Non-banking finance companies (NBFC) have urged the Reserve Bank of India to enable the flow of Mudra funds to small and medium NBFCs that are facing tight liquidity.

This is all the more necessary as small NBFCs have nowhere to go to for funds but to public sector banks that are now “behaving in a funny manner and raising interest rates”, NBFC honchos told RBI Governor Shaktikanta Das during a meeting convened by the central bank in Mumbai on Wednesday.

“The situation is tight for small players. All this is showing in slowing vehicle sales in the country. This is happening because NBFCs are not lending. It would do a world of good to the economy if the RBI ensures that the Mudra tap is opened for small NBFCs,” Raman Aggarwal, Chairman, Finance Industry Development Council (FIDC), told BusinessLine after the meeting.

Portfolio-buying by PSBs

At the meeting, NBFCs cried foul that top public sector banks have, without any rhyme or reason, changed their behaviour and raised interest rates by 100-150 basis points on lending to NBFCs. The main problem is that PSBs are more keen to buy the portfolio of NBFCs than to offer a credit line, according to Aggarwal.

“Buying out portfolio is a temporary solution. They do cherry-picking while buying portfolio, and so the risk is reduced and looks favourable as against the risk in lending to NBFCs. This must be corrected, and we have conveyed this to the RBI,” he said.

Many NBFC honchos present at the meeting highlighted that there has to be proper justification for banks to raise interest rates. Aggarwal also said NBFCs are not saying that banks buying NBFC portfolio should stop, but that portfolio-buying cannot be the main source.

“When there was stress among banks in the last two years, it was NBFCs that filled the gap. Now, they are building the book at one go. This cannot be the solution to the problem,” he said. A case was also made with the RBI for treating banks’ lending to NBFCs for on-lending to priority sector as priority sector lending by banks. This was stopped in 2011 and must be restored, the NBFCs said.

The general point on liquidity was that there was no solvency problem or crisis for NBFCs, but the sentiment was definitely hit after the IL&FS blowout. However, the current pain point on liquidity is the increased interest rates by public sector banks.

Aggarwal said the RBI Governor and three Deputy Governors, who were also present at the meeting, were “receptive” to the suggestions.

Deposits, credit cards

Some NBFCs suggested that the RBI should look at creating a separate category for those NBFCs with an asset size of over ₹1,000 crore with a credit rating of ‘AA’ and above. This would enable them to be seen differently from a regulatory standpoint and may even be allowed to raise deposits and issue credit cards.

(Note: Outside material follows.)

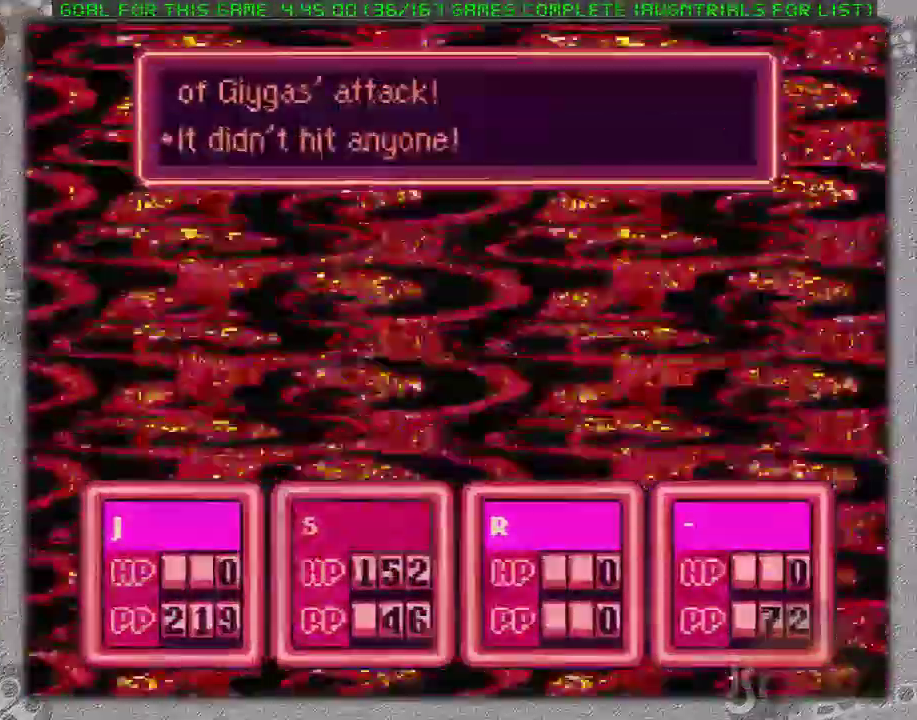
{"dt_ms": 500, "buttons": ["L1"], "events": [[67, "L1", "up"], [167, "L1", "down"], [217, "L1", "up"], [317, "L1", "down"], [383, "L1", "up"], [483, "L1", "down"]]}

The broad message from NBFCs is that the time has come for the central bank to look at the liability side of NBFCs and open up more avenues for fund-raising. It is in this context that NBFCs had made its demand on deposit acceptance.

Currently, NBFCs cannot issue credit cards, and opening this window will provide another revenue stream for them. There is still a huge unmet demand for credit cards in the country.

Top NBFCs that were present at the meeting include Power Finance Corporation, Shriram Capital, Sundaram Finance, Bajaj Finance, Tata Capital, L&T Finance, Muthoot, Aditya Birla Finance, Edelweiss, IIFL, and Satin Creditcare. Sadhan and MFIN representatives were also present.